TASK DESCRIPTION | Reproduce every line of the data below with "Isla Mágica" changed to "Isla Magica" wherever it occurs. Leave everything else unchanged.

---------- MATERIAL FOR THIS TASK ----------

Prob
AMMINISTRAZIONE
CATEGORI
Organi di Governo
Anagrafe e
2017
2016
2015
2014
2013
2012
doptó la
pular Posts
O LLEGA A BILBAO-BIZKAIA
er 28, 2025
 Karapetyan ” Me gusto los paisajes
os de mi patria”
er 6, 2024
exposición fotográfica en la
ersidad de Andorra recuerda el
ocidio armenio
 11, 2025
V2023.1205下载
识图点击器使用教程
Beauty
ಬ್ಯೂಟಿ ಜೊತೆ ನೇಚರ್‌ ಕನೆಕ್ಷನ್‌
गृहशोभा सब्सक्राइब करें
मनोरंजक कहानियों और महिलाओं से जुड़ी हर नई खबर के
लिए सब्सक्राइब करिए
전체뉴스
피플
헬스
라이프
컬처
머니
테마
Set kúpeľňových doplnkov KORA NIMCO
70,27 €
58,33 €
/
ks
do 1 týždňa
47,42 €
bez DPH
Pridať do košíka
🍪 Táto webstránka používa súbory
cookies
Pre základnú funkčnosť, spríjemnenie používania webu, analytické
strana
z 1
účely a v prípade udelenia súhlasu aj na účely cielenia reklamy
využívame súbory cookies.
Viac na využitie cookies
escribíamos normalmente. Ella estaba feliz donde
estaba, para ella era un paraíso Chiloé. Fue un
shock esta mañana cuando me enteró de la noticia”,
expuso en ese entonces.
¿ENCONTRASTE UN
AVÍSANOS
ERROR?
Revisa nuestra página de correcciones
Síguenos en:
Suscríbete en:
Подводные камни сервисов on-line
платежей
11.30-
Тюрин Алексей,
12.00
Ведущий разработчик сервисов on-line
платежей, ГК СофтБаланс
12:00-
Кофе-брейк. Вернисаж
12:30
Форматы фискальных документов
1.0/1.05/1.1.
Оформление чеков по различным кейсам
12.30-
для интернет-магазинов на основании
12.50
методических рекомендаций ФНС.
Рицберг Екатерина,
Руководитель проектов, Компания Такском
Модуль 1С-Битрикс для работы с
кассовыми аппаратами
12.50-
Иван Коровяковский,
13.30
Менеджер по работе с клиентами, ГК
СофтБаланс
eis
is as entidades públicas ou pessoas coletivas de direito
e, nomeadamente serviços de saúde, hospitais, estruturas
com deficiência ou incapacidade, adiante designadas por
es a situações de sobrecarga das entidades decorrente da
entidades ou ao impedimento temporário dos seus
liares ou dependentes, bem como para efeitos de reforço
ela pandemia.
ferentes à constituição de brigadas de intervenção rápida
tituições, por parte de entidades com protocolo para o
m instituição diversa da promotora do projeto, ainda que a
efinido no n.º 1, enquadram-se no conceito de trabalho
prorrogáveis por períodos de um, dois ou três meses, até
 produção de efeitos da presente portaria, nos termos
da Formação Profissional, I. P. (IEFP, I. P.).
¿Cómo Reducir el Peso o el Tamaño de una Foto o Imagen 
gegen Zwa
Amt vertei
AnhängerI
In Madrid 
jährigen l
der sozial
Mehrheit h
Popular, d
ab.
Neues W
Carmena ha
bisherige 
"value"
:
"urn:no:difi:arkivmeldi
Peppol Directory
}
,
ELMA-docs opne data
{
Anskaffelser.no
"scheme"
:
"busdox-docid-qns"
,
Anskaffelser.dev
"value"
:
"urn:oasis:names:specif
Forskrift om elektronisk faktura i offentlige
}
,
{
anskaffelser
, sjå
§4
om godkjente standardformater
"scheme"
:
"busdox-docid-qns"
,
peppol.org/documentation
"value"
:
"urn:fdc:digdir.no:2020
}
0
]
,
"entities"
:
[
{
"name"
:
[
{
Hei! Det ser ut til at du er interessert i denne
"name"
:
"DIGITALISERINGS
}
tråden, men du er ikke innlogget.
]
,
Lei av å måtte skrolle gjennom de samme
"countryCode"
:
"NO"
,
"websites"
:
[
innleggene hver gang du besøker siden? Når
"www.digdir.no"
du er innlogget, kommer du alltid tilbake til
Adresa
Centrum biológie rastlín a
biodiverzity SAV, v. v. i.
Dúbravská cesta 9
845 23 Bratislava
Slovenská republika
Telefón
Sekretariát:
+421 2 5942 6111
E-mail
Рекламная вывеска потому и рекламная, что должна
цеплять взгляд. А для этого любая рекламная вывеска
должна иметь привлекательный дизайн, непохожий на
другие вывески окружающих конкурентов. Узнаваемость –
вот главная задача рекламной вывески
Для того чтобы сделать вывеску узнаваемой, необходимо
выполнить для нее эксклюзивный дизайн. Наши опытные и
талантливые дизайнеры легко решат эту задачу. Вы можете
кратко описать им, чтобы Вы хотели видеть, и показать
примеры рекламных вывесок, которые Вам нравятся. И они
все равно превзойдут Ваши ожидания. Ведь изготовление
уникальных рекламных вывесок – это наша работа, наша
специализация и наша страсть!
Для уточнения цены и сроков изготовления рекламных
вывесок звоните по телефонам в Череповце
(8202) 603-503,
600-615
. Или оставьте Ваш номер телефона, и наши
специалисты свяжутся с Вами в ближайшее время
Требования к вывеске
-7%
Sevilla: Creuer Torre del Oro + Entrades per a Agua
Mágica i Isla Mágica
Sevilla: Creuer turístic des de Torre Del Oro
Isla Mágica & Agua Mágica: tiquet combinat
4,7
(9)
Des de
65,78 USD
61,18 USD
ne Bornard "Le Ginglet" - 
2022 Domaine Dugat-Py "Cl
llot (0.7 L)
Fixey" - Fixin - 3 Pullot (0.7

----------

EXERCISE OUTPUT |
Prob
AMMINISTRAZIONE
CATEGORI
Organi di Governo
Anagrafe e
2017
2016
2015
2014
2013
2012
doptó la
pular Posts
O LLEGA A BILBAO-BIZKAIA
er 28, 2025
 Karapetyan ” Me gusto los paisajes
os de mi patria”
er 6, 2024
exposición fotográfica en la
ersidad de Andorra recuerda el
ocidio armenio
 11, 2025
V2023.1205下载
识图点击器使用教程
Beauty
ಬ್ಯೂಟಿ ಜೊತೆ ನೇಚರ್‌ ಕನೆಕ್ಷನ್‌
गृहशोभा सब्सक्राइब करें
मनोरंजक कहानियों और महिलाओं से जुड़ी हर नई खबर के
लिए सब्सक्राइब करिए
전체뉴스
피플
헬스
라이프
컬처
머니
테마
Set kúpeľňových doplnkov KORA NIMCO
70,27 €
58,33 €
/
ks
do 1 týždňa
47,42 €
bez DPH
Pridať do košíka
🍪 Táto webstránka používa súbory
cookies
Pre základnú funkčnosť, spríjemnenie používania webu, analytické
strana
z 1
účely a v prípade udelenia súhlasu aj na účely cielenia reklamy
využívame súbory cookies.
Viac na využitie cookies
escribíamos normalmente. Ella estaba feliz donde
estaba, para ella era un paraíso Chiloé. Fue un
shock esta mañana cuando me enteró de la noticia”,
expuso en ese entonces.
¿ENCONTRASTE UN
AVÍSANOS
ERROR?
Revisa nuestra página de correcciones
Síguenos en:
Suscríbete en:
Подводные камни сервисов on-line
платежей
11.30-
Тюрин Алексей,
12.00
Ведущий разработчик сервисов on-line
платежей, ГК СофтБаланс
12:00-
Кофе-брейк. Вернисаж
12:30
Форматы фискальных документов
1.0/1.05/1.1.
Оформление чеков по различным кейсам
12.30-
для интернет-магазинов на основании
12.50
методических рекомендаций ФНС.
Рицберг Екатерина,
Руководитель проектов, Компания Такском
Модуль 1С-Битрикс для работы с
кассовыми аппаратами
12.50-
Иван Коровяковский,
13.30
Менеджер по работе с клиентами, ГК
СофтБаланс
eis
is as entidades públicas ou pessoas coletivas de direito
e, nomeadamente serviços de saúde, hospitais, estruturas
com deficiência ou incapacidade, adiante designadas por
es a situações de sobrecarga das entidades decorrente da
entidades ou ao impedimento temporário dos seus
liares ou dependentes, bem como para efeitos de reforço
ela pandemia.
ferentes à constituição de brigadas de intervenção rápida
tituições, por parte de entidades com protocolo para o
m instituição diversa da promotora do projeto, ainda que a
efinido no n.º 1, enquadram-se no conceito de trabalho
prorrogáveis por períodos de um, dois ou três meses, até
 produção de efeitos da presente portaria, nos termos
da Formação Profissional, I. P. (IEFP, I. P.).
¿Cómo Reducir el Peso o el Tamaño de una Foto o Imagen 
gegen Zwa
Amt vertei
AnhängerI
In Madrid 
jährigen l
der sozial
Mehrheit h
Popular, d
ab.
Neues W
Carmena ha
bisherige 
"value"
:
"urn:no:difi:arkivmeldi
Peppol Directory
}
,
ELMA-docs opne data
{
Anskaffelser.no
"scheme"
:
"busdox-docid-qns"
,
Anskaffelser.dev
"value"
:
"urn:oasis:names:specif
Forskrift om elektronisk faktura i offentlige
}
,
{
anskaffelser
, sjå
§4
om godkjente standardformater
"scheme"
:
"busdox-docid-qns"
,
peppol.org/documentation
"value"
:
"urn:fdc:digdir.no:2020
}
0
]
,
"entities"
:
[
{
"name"
:
[
{
Hei! Det ser ut til at du er interessert i denne
"name"
:
"DIGITALISERINGS
}
tråden, men du er ikke innlogget.
]
,
Lei av å måtte skrolle gjennom de samme
"countryCode"
:
"NO"
,
"websites"
:
[
innleggene hver gang du besøker siden? Når
"www.digdir.no"
du er innlogget, kommer du alltid tilbake til
Adresa
Centrum biológie rastlín a
biodiverzity SAV, v. v. i.
Dúbravská cesta 9
845 23 Bratislava
Slovenská republika
Telefón
Sekretariát:
+421 2 5942 6111
E-mail
Рекламная вывеска потому и рекламная, что должна
цеплять взгляд. А для этого любая рекламная вывеска
должна иметь привлекательный дизайн, непохожий на
другие вывески окружающих конкурентов. Узнаваемость –
вот главная задача рекламной вывески
Для того чтобы сделать вывеску узнаваемой, необходимо
выполнить для нее эксклюзивный дизайн. Наши опытные и
талантливые дизайнеры легко решат эту задачу. Вы можете
кратко описать им, чтобы Вы хотели видеть, и показать
примеры рекламных вывесок, которые Вам нравятся. И они
все равно превзойдут Ваши ожидания. Ведь изготовление
уникальных рекламных вывесок – это наша работа, наша
специализация и наша страсть!
Для уточнения цены и сроков изготовления рекламных
вывесок звоните по телефонам в Череповце
(8202) 603-503,
600-615
. Или оставьте Ваш номер телефона, и наши
специалисты свяжутся с Вами в ближайшее время
Требования к вывеске
-7%
Sevilla: Creuer Torre del Oro + Entrades per a Agua
Mágica i Isla Magica
Sevilla: Creuer turístic des de Torre Del Oro
Isla Magica & Agua Mágica: tiquet combinat
4,7
(9)
Des de
65,78 USD
61,18 USD
ne Bornard "Le Ginglet" - 
2022 Domaine Dugat-Py "Cl
llot (0.7 L)
Fixey" - Fixin - 3 Pullot (0.7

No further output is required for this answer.